TSX improves timing attacks against KASLR
… and similarly a long blog is a nuisance, so I managed to squeeze the essence of it into a single sentence, the title. If it is not entirely clear, read on.
A typical privilege escalation exploit based on a kernel vulnerabilit yworks by corrupting the kernel memory in a way advantageous for an attacker. Two scenarios are possible:
- arbitrary code execution in kernel mode
- data-only; just alter kernel memory so that privileges are elevated (e.g. change the access token of the current process)
Usually, the first method is most straightforward, and most flexible. With SMEP enabled, attacker cannot just divert kernel execution into code stored in usermode pages; more work is needed, a generic method being ROP in kernel body.
Usually, both above methods require some knowledge about kernel memory layout. Particularly, in order to build a ROP chain in kernel body, we need to know the base of the kernel or a driver. In windows 8.1 significant changes were introduced to not give to the attacker the memory layout for free. They affect only processes running with integrity level lower than medium, but it is the most interesting case, as OS-based sandboxes encapsulate untrusted code in such a process. The effectiveness of Windows 8.1 KALSR depends on the type of vulnerability primitive available to the attacker:
- If one can read and write arbitrary address with arbitrary contents multiple times, there is no problem, as one can learn the full memory layout.
- If one can overwrite arbitrary address with arbitrary content at least twice, then a generic method is to overwrite the IDT entry for interrupt Y with usermode address X (note IDT base can be obtained via unprivileged sidt instruction), and then change the type of page holding X so that it becomes a superuser page (possible because page table entries are at known location). Finally, trigger code execution with int Y instruction. I assume it is message of this post, although they do not discuss how to locate a kernel code pointer (meaning, beat KASLR) that subsequently should be overwritten. In some cases we do not need to know the address of the kernel code pointer, e.g. if it lives in an area that we can overflow or alter under use-after-free condition.
- If one can just control a kernel function pointer, then… We can divert execution neither to usermode (because of SMEP) nor to kernelmode (because of KASLR we do not know addresses of any ROP gadget). Any hints?
Recently I played with a vulnerability from the third category, and (at least for me) KASLR provided significant resistance.
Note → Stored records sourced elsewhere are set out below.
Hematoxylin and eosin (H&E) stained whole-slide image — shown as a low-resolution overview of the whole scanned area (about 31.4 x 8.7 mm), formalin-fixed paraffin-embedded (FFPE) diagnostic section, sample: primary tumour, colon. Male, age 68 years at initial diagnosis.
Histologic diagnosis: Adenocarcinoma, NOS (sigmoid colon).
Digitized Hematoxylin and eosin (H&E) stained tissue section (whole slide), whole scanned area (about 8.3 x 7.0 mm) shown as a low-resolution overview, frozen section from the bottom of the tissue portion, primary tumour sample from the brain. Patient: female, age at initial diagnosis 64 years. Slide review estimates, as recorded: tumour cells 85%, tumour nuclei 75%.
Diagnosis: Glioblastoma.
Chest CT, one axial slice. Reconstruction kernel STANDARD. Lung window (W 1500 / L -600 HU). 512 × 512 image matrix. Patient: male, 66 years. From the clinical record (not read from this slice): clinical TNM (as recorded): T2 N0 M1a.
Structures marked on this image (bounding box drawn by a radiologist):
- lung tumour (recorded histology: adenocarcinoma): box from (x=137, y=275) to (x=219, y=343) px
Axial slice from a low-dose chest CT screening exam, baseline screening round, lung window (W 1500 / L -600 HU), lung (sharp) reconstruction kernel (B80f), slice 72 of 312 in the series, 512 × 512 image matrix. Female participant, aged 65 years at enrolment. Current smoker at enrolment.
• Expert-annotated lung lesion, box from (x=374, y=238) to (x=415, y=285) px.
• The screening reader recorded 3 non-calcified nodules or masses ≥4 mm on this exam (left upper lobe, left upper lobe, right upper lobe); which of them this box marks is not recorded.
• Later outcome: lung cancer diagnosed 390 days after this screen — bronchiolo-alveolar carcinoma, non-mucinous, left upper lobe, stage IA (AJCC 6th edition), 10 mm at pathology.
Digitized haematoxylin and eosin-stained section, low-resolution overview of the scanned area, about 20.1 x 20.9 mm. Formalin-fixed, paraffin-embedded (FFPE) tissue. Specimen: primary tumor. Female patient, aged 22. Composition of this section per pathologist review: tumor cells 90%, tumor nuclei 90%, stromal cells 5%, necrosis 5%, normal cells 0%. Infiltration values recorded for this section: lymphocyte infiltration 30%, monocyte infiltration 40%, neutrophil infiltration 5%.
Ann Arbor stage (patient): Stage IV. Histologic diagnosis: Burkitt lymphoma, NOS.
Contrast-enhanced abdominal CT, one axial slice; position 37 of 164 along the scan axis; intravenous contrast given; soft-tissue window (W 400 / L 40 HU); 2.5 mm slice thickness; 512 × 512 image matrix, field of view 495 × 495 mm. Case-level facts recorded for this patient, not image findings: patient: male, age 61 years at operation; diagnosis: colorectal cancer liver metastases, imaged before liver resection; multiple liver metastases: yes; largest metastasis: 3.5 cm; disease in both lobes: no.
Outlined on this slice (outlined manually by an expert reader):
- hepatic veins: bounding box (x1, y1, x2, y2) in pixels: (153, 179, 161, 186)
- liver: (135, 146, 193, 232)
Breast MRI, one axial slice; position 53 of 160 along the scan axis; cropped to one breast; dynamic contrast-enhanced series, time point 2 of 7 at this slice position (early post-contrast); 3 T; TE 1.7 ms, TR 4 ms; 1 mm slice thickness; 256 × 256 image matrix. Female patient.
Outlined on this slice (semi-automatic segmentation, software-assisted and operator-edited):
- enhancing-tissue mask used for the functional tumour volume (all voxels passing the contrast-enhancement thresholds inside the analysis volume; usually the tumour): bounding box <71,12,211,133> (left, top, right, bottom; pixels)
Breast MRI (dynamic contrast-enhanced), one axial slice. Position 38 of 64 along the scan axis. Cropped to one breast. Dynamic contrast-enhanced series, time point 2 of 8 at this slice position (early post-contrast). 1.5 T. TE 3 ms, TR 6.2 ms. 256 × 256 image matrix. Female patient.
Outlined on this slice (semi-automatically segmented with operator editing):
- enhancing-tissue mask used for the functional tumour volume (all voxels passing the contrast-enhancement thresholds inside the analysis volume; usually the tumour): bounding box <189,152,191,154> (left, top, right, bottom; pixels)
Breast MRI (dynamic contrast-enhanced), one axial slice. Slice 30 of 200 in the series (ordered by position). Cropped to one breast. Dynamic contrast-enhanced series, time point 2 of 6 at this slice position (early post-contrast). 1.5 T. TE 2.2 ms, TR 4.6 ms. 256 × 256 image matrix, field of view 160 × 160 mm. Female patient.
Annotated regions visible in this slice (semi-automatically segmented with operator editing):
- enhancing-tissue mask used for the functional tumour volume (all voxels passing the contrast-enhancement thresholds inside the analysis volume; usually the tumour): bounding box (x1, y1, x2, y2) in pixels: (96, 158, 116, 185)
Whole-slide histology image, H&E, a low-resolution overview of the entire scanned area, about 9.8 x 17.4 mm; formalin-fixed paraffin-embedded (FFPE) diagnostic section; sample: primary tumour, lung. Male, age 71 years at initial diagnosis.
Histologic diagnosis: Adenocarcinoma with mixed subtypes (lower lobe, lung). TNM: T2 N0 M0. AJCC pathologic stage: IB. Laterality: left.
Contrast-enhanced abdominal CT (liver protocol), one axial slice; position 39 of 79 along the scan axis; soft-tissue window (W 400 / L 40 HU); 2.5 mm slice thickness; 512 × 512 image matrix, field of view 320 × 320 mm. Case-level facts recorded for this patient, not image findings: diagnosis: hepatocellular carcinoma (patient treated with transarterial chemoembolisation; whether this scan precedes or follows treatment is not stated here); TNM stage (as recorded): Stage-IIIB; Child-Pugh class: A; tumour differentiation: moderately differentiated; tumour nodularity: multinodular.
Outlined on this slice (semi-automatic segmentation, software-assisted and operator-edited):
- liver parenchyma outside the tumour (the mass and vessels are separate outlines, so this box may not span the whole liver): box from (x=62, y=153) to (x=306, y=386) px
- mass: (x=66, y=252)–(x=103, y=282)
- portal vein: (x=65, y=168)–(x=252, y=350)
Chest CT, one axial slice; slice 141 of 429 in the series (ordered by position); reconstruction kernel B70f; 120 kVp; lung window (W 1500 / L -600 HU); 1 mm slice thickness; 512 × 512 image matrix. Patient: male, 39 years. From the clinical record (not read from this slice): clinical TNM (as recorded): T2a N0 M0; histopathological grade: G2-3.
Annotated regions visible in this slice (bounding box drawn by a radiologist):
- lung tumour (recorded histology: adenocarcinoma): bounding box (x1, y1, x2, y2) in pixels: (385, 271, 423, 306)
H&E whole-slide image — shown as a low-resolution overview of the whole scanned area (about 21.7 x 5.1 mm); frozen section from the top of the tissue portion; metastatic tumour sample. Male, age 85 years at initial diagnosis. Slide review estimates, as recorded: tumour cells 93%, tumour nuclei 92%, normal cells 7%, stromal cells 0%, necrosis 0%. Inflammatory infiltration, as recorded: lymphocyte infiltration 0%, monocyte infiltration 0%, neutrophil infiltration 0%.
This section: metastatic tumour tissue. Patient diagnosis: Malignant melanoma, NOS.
It can be argued that there is potential for kernel bugs that leak some pointers and thus allow to bypass KASLR, but something more generic would be better.
Timing attacks against KASLR
An excellent paper describes methods to bypass KASLR via timing attacks. One of the discussed methods is: in usermode, access kernel address X, and measure the time elapsed until the usermode exception handler is invoked. The point is that even though usermode access to X throws a page fault regardless whether X is in mapped kernel memory or not, the timings are different. When we recover the list of mapped pages, we can infer the kernel base (or some driver base) and consequently the addresses of useful code snippets in it – all we need to build a ROP chain.
Timing attacks need to take care of the inherent noise. Particularly, on Windows invoking the usermode exception handler requires a lot of CPU instructions, and the difference in timing can be difficult to observe. It would be much better if the probing did not result in the whole kernel page fault handler executing. Any hints?
TSX to the rescue
Haswell Intel CPUs introduced the “transactional synchronization extensions”. It means than only recent CPUs support them; moreover, Intel recommends disabling them via microcode update, as they are apparently not reliable. Yet we may assume that someday they will be fixed and become widespread.
TSX makes kernel address probing much faster and less noisy. If an instruction executed within XBEGIN/XEND block (in usermode) tries to access kernel memory, then no page fault is raised – instead transaction abort happens, so execution never leaves usermode. On my i7-4800MQ CPU, the relevant timings, in CPU cycles, are (minimal/average/variance, 2000 probes, top half of results discarded):
- access in TSX block to mapped kernel memory: 172 175 2
- access in TSX block to unmapped kernel memory: 200 200 0
- access in __try block to mapped kernel memory: 2172 2187 35
- access in __try block to unmapped kernel memory: 2192 2213 57
The difference is visible with naked eye; an attack using TSX is much simpler and faster.
Two points as a take-away:
- KASLR can be bypassed in an OS-independed way; this post describes how the existing techniques can be improved utilizing TSX instructions.
- The attack is possible because of shared address space between kernel and usermode. Hypervisor has a separate address space, and therefore it is not prone to similar attacks.